# Selling Toronto Condo Assignment



## Jane (Apr 4, 2009)

Anyone has experience with selling condo assignment?
Wish I had never bought it after saw the 'condo crush' scam from CBC marketplace.
Anyway, it was purchased in 2007 summer(investment purpose) and tried to sell it since may 2008, found the agent from online research (he got a very good website about selling condo assignment) and I thought he must be very good with it. I was disappointed with him now because he never tried to contract me and give me any updates. anyway, the contract is ending next month.
any suggestions if I should try to find another agent or I should just leave it til the condo is builded(completion date was supposed to be end of 1010)
I just want to get the money out from it($30000 invested) I'm afraid I may not have the 10% closing $  is it possible to sell back to the builder?


----------



## splitmind (Apr 11, 2009)

We left southern Ontario last year at this time for sunny White Rock, BC. We interviewed a lot of agents and found the best for us was also low cost. We used GO WEST, in Streetsville/Mississauga. I believe they have an office in downtown Toronto as well. We paid 1% to the listing agent. For that we got professional photos listed online with virtual tours, mailers sent out to the neighbourhood, and a double open house on the first weekend listed. They also daily listed the home on Craigslist, Kijii, etc. We insisted on only a 90 day contract which they had no issue with, but several other agents we interviewed balked at. They spent a few hours going through our house giving us things to do to make our home as sellable as possible. We followed their direction to a tee.
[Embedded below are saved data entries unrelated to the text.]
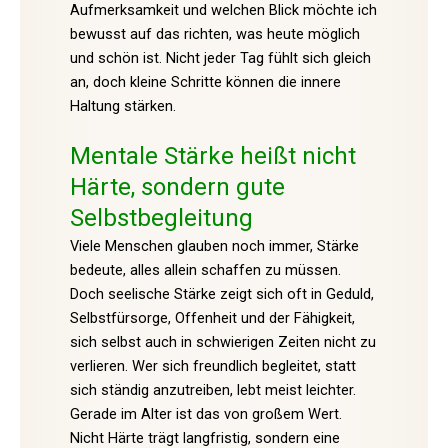
Aufmerksamkeit und welchen Blick möchte ich
bewusst auf das richten, was heute möglich
und schön ist. Nicht jeder Tag fühlt sich gleich
an, doch kleine Schritte können die innere
Haltung stärken.
Mentale Stärke heißt nicht
Härte, sondern gute
Selbstbegleitung
Viele Menschen glauben noch immer, Stärke
bedeute, alles allein schaffen zu müssen.
Doch seelische Stärke zeigt sich oft in Geduld,
Selbstfürsorge, Offenheit und der Fähigkeit,
sich selbst auch in schwierigen Zeiten nicht zu
verlieren. Wer sich freundlich begleitet, statt
sich ständig anzutreiben, lebt meist leichter.
Gerade im Alter ist das von großem Wert.
Nicht Härte trägt langfristig, sondern eine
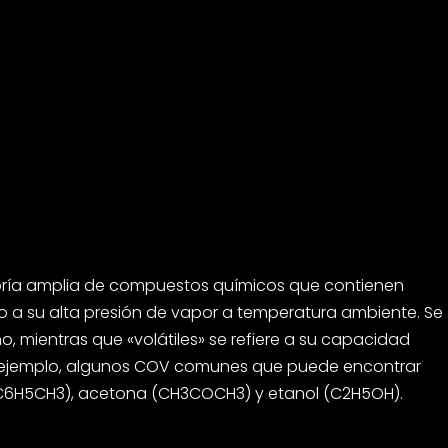
oría amplia de compuestos químicos que contienen
o a su alta presión de vapor a temperatura ambiente. Se
 mientras que «volátiles» se refiere a su capacidad
or ejemplo, algunos COV comunes que puede encontrar
(C6H5CH3), acetona (CH3COCH3) y etanol (C2H5OH).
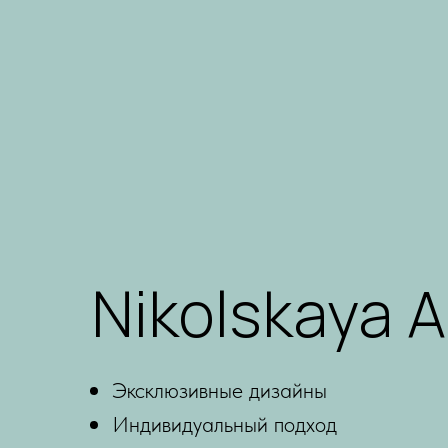
Nikolskaya A
Эксклюзивные дизайны
Индивидуальный подход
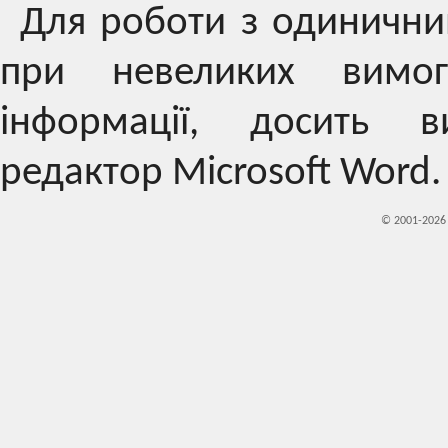
Для роботи з одиничн
при невеликих вимог
інформації, досить 
редактор Microsoft Word.
© 2001-202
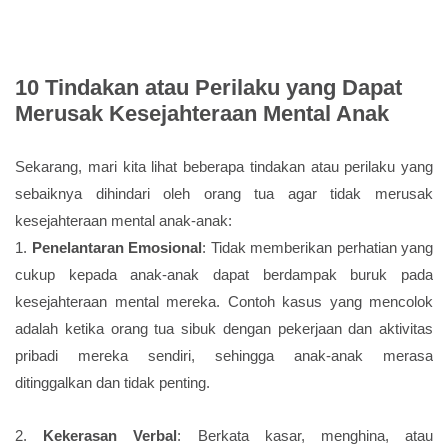
10 Tindakan atau Perilaku yang Dapat
Merusak Kesejahteraan Mental Anak
Sekarang, mari kita lihat beberapa tindakan atau perilaku yang
sebaiknya dihindari oleh orang tua agar tidak merusak
kesejahteraan mental anak-anak:
1.
Penelantaran Emosional
: Tidak memberikan perhatian yang
cukup kepada anak-anak dapat berdampak buruk pada
kesejahteraan mental mereka. Contoh kasus yang mencolok
adalah ketika orang tua sibuk dengan pekerjaan dan aktivitas
pribadi mereka sendiri, sehingga anak-anak merasa
ditinggalkan dan tidak penting.
2.
Kekerasan Verbal
: Berkata kasar, menghina, atau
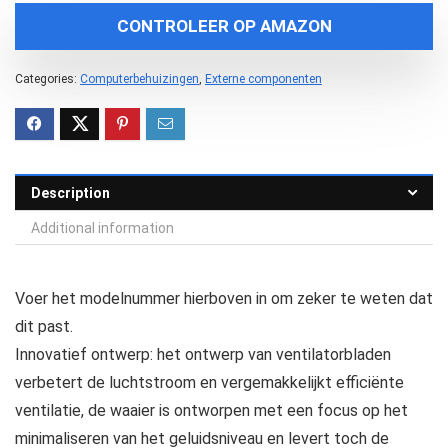
CONTROLEER OP AMAZON
Categories:
Computerbehuizingen
,
Externe componenten
Description
Additional information
Voer het modelnummer hierboven in om zeker te weten dat
dit past.
Innovatief ontwerp: het ontwerp van ventilatorbladen
verbetert de luchtstroom en vergemakkelijkt efficiënte
ventilatie, de waaier is ontworpen met een focus op het
minimaliseren van het geluidsniveau en levert toch de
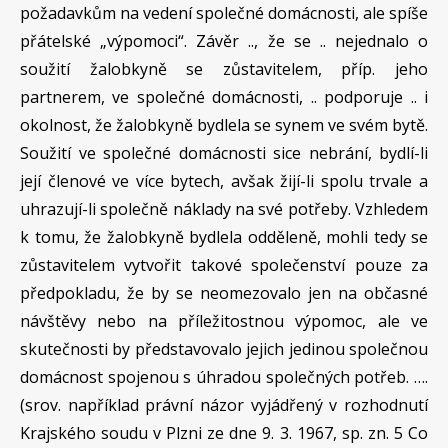
požadavkům na vedení společné domácnosti, ale spíše
přátelské „výpomoci“. Závěr .., že se .. nejednalo o
soužití žalobkyně se zůstavitelem, příp. jeho
partnerem, ve společné domácnosti, .. podporuje .. i
okolnost, že žalobkyně bydlela se synem ve svém bytě.
Soužití ve společné domácnosti sice nebrání, bydlí-li
její členové ve více bytech, avšak žijí-li spolu trvale a
uhrazují-li společně náklady na své potřeby. Vzhledem
k tomu, že žalobkyně bydlela odděleně, mohli tedy se
zůstavitelem vytvořit takové společenství pouze za
předpokladu, že by se neomezovalo jen na občasné
návštěvy nebo na příležitostnou výpomoc, ale ve
skutečnosti by představovalo jejich jedinou společnou
domácnost spojenou s úhradou společných potřeb. ….
(srov. například právní názor vyjádřený v rozhodnutí
Krajského soudu v Plzni ze dne 9. 3. 1967, sp. zn. 5 Co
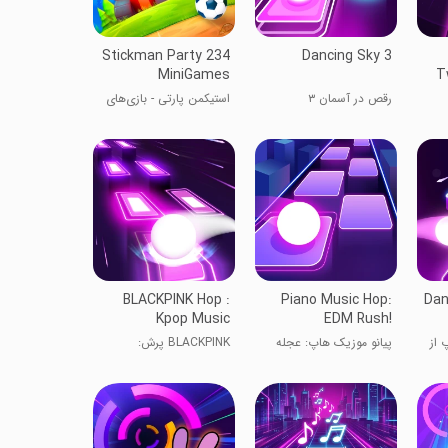
Stickman Party 234
Dancing Sky 3
MiniGames
T
رقص در آسمان ۳
استیکمن پارتی - بازی‌های
چندنفره
BLACKPINK Hop :
Piano Music Hop:
Dan
Kpop Music
EDM Rush!
 از
پیانو موزیک هاپ: عجله
BLACKPINK پرش:
EDM!
موسیقی Kpop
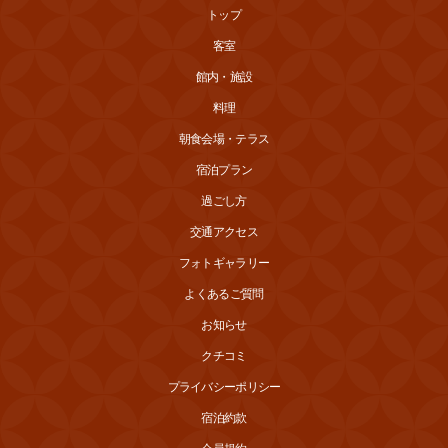
トップ
客室
館内・施設
料理
朝食会場・テラス
宿泊プラン
過ごし方
交通アクセス
フォトギャラリー
よくあるご質問
お知らせ
クチコミ
プライバシーポリシー
宿泊約款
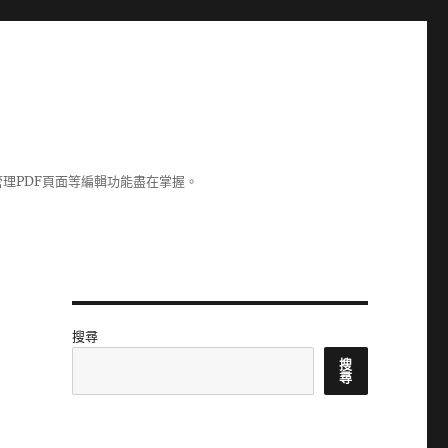
理PDF頁面等編輯功能盡在掌握。
搜尋
搜
尋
We sold in 7 days for 26k over asking on a home listed for 345k. Sold in March 2008) We were very pleased with their service. We have also used Remax, and one other company but the service couldn't compare to what we received for the price. I would consider interviewing them along with other agents.


----------



## splitmind (Apr 11, 2009)

or...if you think you can manage the 10% with a credit line, hold on but be prepared for 5-10 years to recover the price plus fees and taxes if you bought at the peak of the market. Interest rates are very low, so your carrying costs should be reduced mitigating a bit of the loss. Its tough to decide these days.


----------



## Jane (Apr 4, 2009)

thank you splitmind


----------



## alekseyz (May 1, 2009)

Jane said:


> Anyone has experience with selling condo assignment?
> Wish I had never bought it after saw the 'condo crush' scam from CBC marketplace.
> Anyway, it was purchased in 2007 summer(investment purpose) and tried to sell it since may 2008, found the agent from online research (he got a very good website about selling condo assignment) and I thought he must be very good with it. I was disappointed with him now because he never tried to contract me and give me any updates. anyway, the contract is ending next month.
> any suggestions if I should try to find another agent or I should just leave it til the condo is builded(completion date was supposed to be end of 1010)
> I just want to get the money out from it($30000 invested) I'm afraid I may not have the 10% closing $  is it possible to sell back to the builder?


I would suggest you will try to sell it to an investment group or member. That is pretty much the only way.

Find out local real estate groups and attend their seminar. Prepare a spreadsheet showing what you got, what you want for it and so forth. If anyone will get interested then you can get out.


----------